Guerre en UkraineDes Russes fuient la mobilisation: «Je ne veux pas mourir»
À l’aéroport d’Erevan, les Russes venant se réfugier en Arménie sont nombreux depuis l’annonce de la mobilisation partielle par le président Vladimir Poutine, mercredi.
Entrant dans la zone des arrivées de l’aéroport d’Erevan en Arménie, Sergueï apparaît hagard et épuisé après avoir fui précipitamment la Russie avec son fils, de peur d’être envoyé au front en Ukraine. Cet homme de 44 ans, qui préfère taire son nom de famille, fait partie des dizaines de milliers de Russes qui ont quitté leur pays depuis l’invasion de l’Ukraine, un phénomène qui semble s’être amplifié depuis l’annonce, mercredi, par le président Vladimir Poutine, d’une mobilisation partielle des réservistes.
Les autorités ont affirmé que 300’000 réservistes seraient appelés, mais de nombreux Russes redoutent une mobilisation beaucoup plus massive. «La situation en Russie m’a décidé à partir. Oui, on est parti de Russie à cause de la mobilisation», déclare Sergueï à l’AFP.
Son fils Nikolaï, 17 ans, abonde: «Nous avons décidé de ne pas attendre d’être appelés à l’armée. Nous sommes partis». S’il dit ne pas être en panique, il insiste sur l’«incertitude» qui règne et fait part de sa «tristesse» face aux événements.
«Ce n’est pas une bonne chose d’aller à la guerre»
Un sentiment partagé par d’autres Russes arrivés par le même vol en Arménie, un pays du Caucase où ils peuvent se trouver jusqu’à 180 jours sans avoir besoin d’un visa. «Ce n’est pas une bonne chose d’aller à la guerre au XXIe siècle, c’est le moins qu’on puisse dire», dit Alexeï, 39 ans.
Il ne sait pas s’il pourra rentrer en Russie un jour. «Tout dépendra de la situation», constate-t-il.

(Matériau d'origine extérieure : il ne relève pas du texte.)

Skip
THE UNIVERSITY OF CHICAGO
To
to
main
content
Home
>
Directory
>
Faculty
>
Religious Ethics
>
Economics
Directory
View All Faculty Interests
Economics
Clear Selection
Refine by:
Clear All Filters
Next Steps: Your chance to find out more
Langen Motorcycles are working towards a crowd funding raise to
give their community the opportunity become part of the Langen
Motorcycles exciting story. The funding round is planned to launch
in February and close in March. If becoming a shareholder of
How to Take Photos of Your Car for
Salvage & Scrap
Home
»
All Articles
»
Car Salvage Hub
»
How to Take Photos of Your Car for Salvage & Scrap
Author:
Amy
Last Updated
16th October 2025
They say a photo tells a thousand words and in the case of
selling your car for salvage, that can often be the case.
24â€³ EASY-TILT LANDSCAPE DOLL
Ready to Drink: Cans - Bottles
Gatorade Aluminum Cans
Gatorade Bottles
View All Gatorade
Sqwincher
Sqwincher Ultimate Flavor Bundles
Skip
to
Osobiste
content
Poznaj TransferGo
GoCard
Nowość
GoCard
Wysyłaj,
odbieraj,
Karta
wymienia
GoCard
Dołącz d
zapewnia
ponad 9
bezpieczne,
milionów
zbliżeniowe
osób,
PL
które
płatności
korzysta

Un autre Russe, qui n’a pas souhaité donner son nom «pour des raisons de sécurité», raconte avoir été «choqué», lorsque la mobilisation a été annoncée. En Russie, «quasiment personne ne soutient cette guerre», affirme-t-il, avant d’ajouter: «C’est tellement douloureux, je veux juste que ça se termine».

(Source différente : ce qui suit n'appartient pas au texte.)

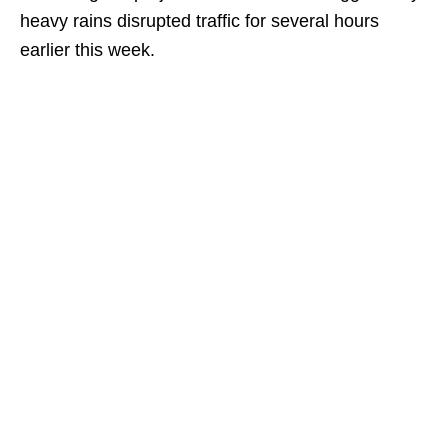
heavy rains disrupted traffic for several hours
earlier this week.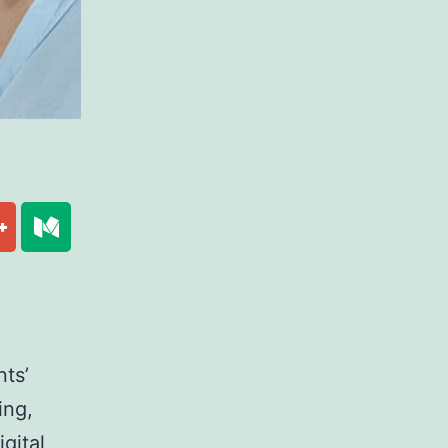
ts’
ing,
gital,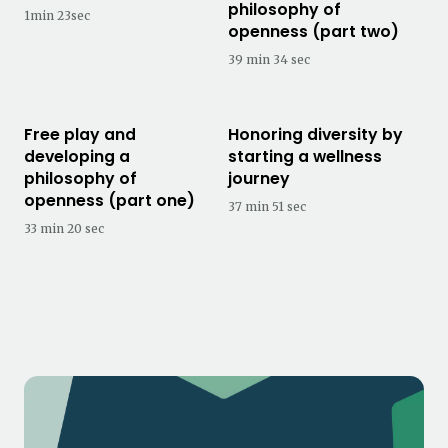
philosophy of
1min 23sec
openness (part two)
39 min 34 sec
Free play and
Honoring diversity by
developing a
starting a wellness
philosophy of
journey
openness (part one)
37 min 51 sec
33 min 20 sec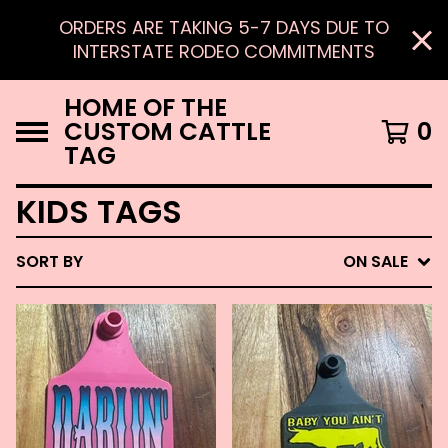
ORDERS ARE TAKING 5-7 DAYS DUE TO
INTERSTATE RODEO COMMITMENTS
HOME OF THE
CUSTOM CATTLE
0
TAG
KIDS TAGS
SORT BY
ON SALE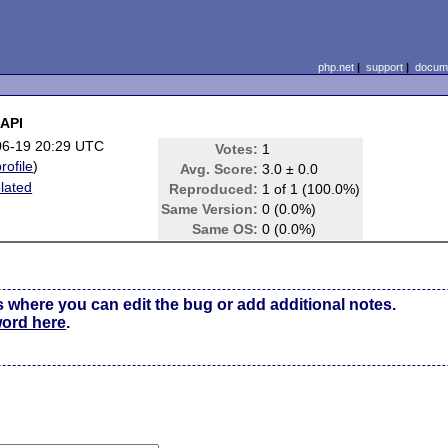
php.net
|
support
|
docume
 API
06-19 20:29 UTC
Votes:
1
rofile
)
Avg. Score:
3.0 ± 0.0
lated
Reproduced:
1 of 1 (100.0%)
Same Version:
0 (0.0%)
Same OS:
0 (0.0%)
s where you can edit the bug or add additional notes.
word here
.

Depuis l’ordre de mobilisation de Vladimir Poutine, la majorité des arrivants à Erevan ont été des hommes en âge de combattre. Beaucoup parmi eux semblaient effrayés et réticents de se confier sur les raisons qui les avaient poussés à tout laisser derrière eux. Mercredi, plus de 1300 personnes ont été arrêtées dans toute la Russie dans des manifestations contre la mobilisation, selon l’ONG spécialisée OVD-Info.
«J’ai peur»
Dmitri, 45 ans, explique avoir fui en Arménie avec un simple sac, laissant au pays sa femme et leurs deux enfants, sans «aucune idée» de ce qu’il allait faire sur place. «Je ne veux pas aller à la guerre. Je ne veux pas mourir dans cette guerre insensée. C’est une guerre fratricide», résume-t-il. Selon l’outil Google Trends, qui permet de suivre les tendances des recherches sur Google, la fréquence de la requête «quitter la Russie» a été multipliée par près de 100 après l’annonce de la mobilisation, mercredi matin.
Le porte-parole du Kremlin, Dmitri Peskov, a estimé jeudi que les informations faisant état d’un exode des Russes étaient «grandement exagérées». Reste que les vols au départ de la Russie, très limités et onéreux depuis l’adoption des sanctions occidentales dans la foulée de l’invasion de l’Ukraine, affichaient complets dans les prochains jours pour quasiment toutes les destinations encore disponibles.
40’000 Russes en Arménie
Et sur les réseaux sociaux, nombreux sont ceux qui redoutent une fermeture prochaine des frontières, qui priverait les Russes de toute sortie, y compris par voie terrestre. Un Moscovite de 23 ans, chef de projet, a raconté à l’AFP, sous couvert d’anonymat, avoir réservé en urgence un vol après l’annonce de la mobilisation, alors qu’il comptait à l’origine quitter la Russie en octobre. «J’ai peur de la mobilisation. Je fais partie de ceux qui risquent d’être appelés», dit-il.
Selon le dernier chiffre des services arméniens de l’immigration, en juin, près de 40’000 Russes sont arrivés dans le pays depuis le début de l’invasion de l’Ukraine. En Géorgie, pays voisin, ils sont 50’000 à être arrivés au cours de la même période, selon les chiffres officiels.